An aerial ladder is a type of ladder designed to extend, without support, to reach high places. This type of ladder is most commonly installed on fire trucks for the purpose of firefighting and rescue. Aerial ladders were first invented in the late 19th century in response to the need for longer ladders to help firefighters reach the upper stories of increasingly tall buildings. The first aerial ladders were made from wood and raised by a system of hand cranks. Modern aerial ladders are made from strong, light materials, like aircraft grade aluminum, and can be quickly raised by means of hydraulics or electric motors.
Most ladders of this type are constructed by combining two or more sections of reinforced ladder in such a way that they nest within each other when retracted. They are much more strongly constructed than a standard ladder, and the sections will often have a box-like profile when viewed from the side, with diagonal cross bracing that may resemble bridge or roof trusses. An aerial ladder is designed to be self-supporting until it reaches its target, and some are capable of remaining free standing in space even with the additional weight of one or more firefighters.

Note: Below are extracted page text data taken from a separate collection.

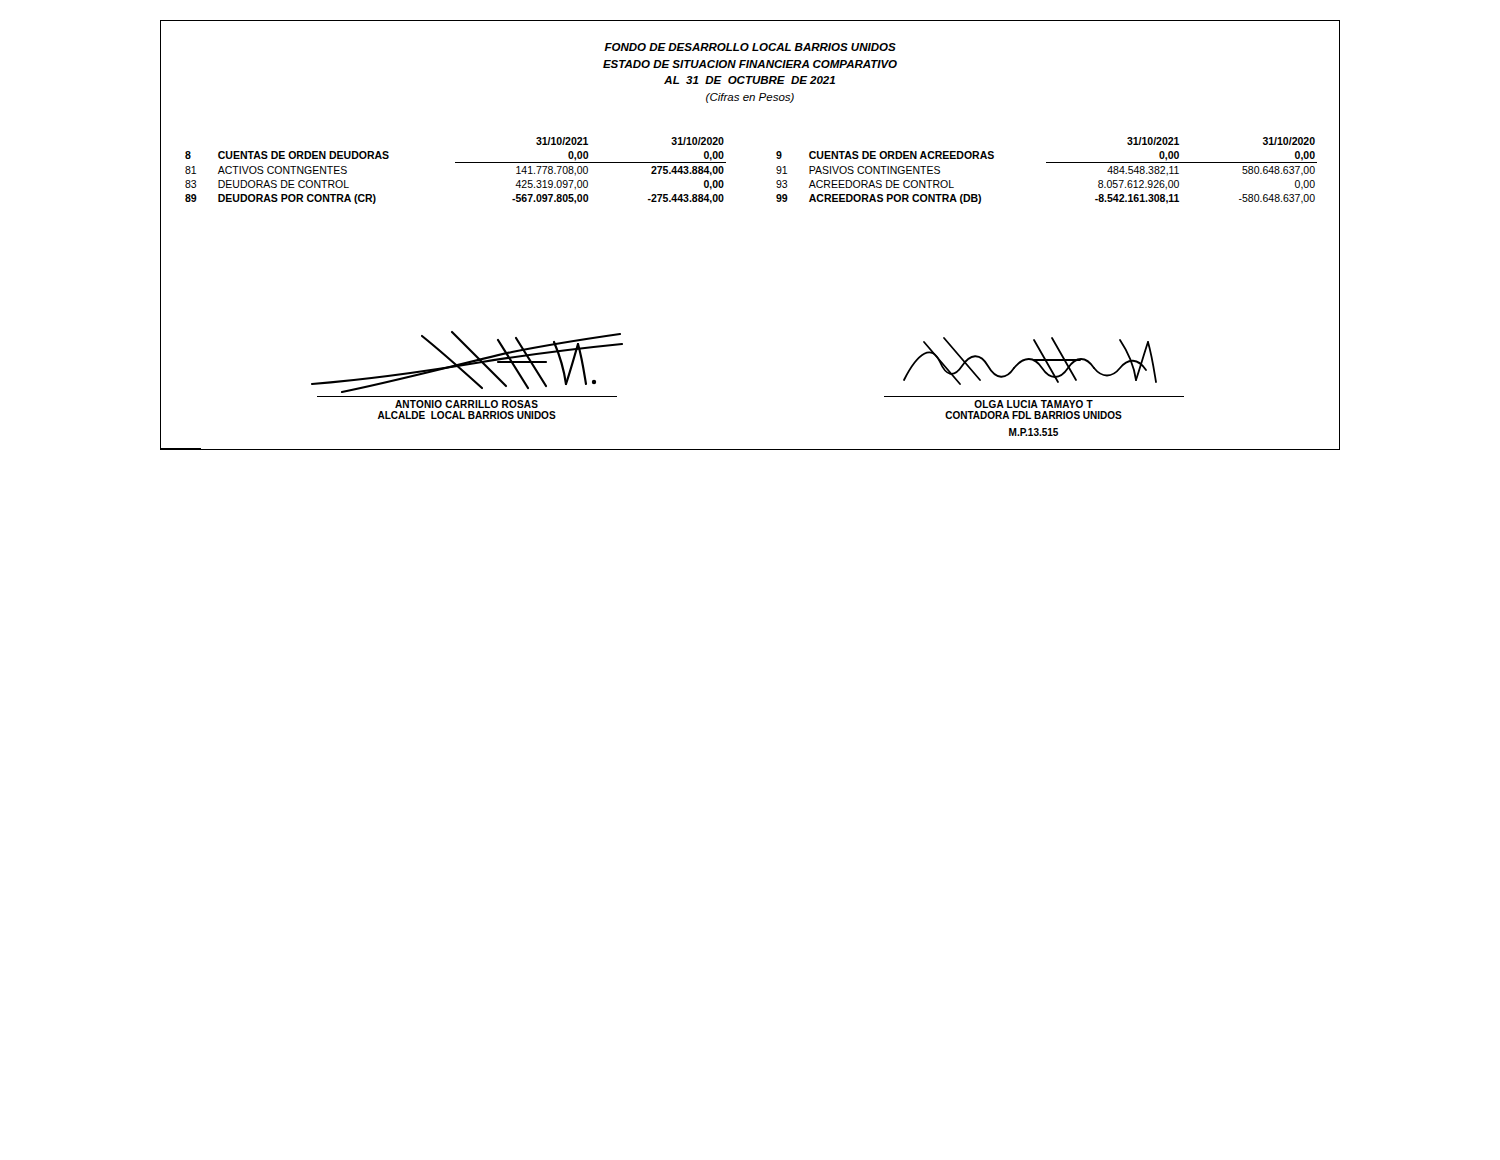FONDO DE DESARROLLO LOCAL BARRIOS UNIDOS
ESTADO DE SITUACION FINANCIERA COMPARATIVO
AL 31 DE OCTUBRE DE 2021
(Cifras en Pesos)
| | | 31/10/2021 | 31/10/2020 | | | | 31/10/2021 | 31/10/2020 |
| 8 | CUENTAS DE ORDEN DEUDORAS | 0,00 | 0,00 | | 9 | CUENTAS DE ORDEN ACREEDORAS | 0,00 | 0,00 |
| 81 | ACTIVOS CONTNGENTES | 141.778.708,00 | 275.443.884,00 | | 91 | PASIVOS CONTINGENTES | 484.548.382,11 | 580.648.637,00 |
| 83 | DEUDORAS DE CONTROL | 425.319.097,00 | 0,00 | | 93 | ACREEDORAS DE CONTROL | 8.057.612.926,00 | 0,00 |
| 89 | DEUDORAS POR CONTRA (CR) | -567.097.805,00 | -275.443.884,00 | | 99 | ACREEDORAS POR CONTRA (DB) | -8.542.161.308,11 | -580.648.637,00 |
| ANTONIO CARRILLO ROSAS ALCALDE LOCAL BARRIOS UNIDOS | OLGA LUCIA TAMAYO T CONTADORA FDL BARRIOS UNIDOS M.P.13.515 |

Modern firefighting trucks and vehicles are by far the most common carriers of aerial ladders. These devices are important aids for fighting fires and rescuing people trapped by fires as well as for other rescue operations involving buildings that are more than one or two stories above ground level. Ladder trucks have developed specifically to make use of this invaluable firefighting and rescue tool.
The main use of an aerial ladder is to allow firefighters and other rescue personnel access to high places. Many improvements to the basic idea have expanded its usefulness and effectiveness. An aerial ladder may be outfitted with a platform or bucket on the end, to give firefighters or rescue personnel a stable place from which to perform their duties while high in the air.
Some aerial ladders are equipped with automated systems for water delivery so that firefighters do not have to carry hoses to the top of the ladder. Some may have a fire hose nozzle mounted on a swiveling turret allowing a firefighter to quickly and efficiently aim a stream where it will do the most good. A small integral water tank may be present on some aerial ladders to provide a supply of water when another source, such as a fire hydrant, is not available.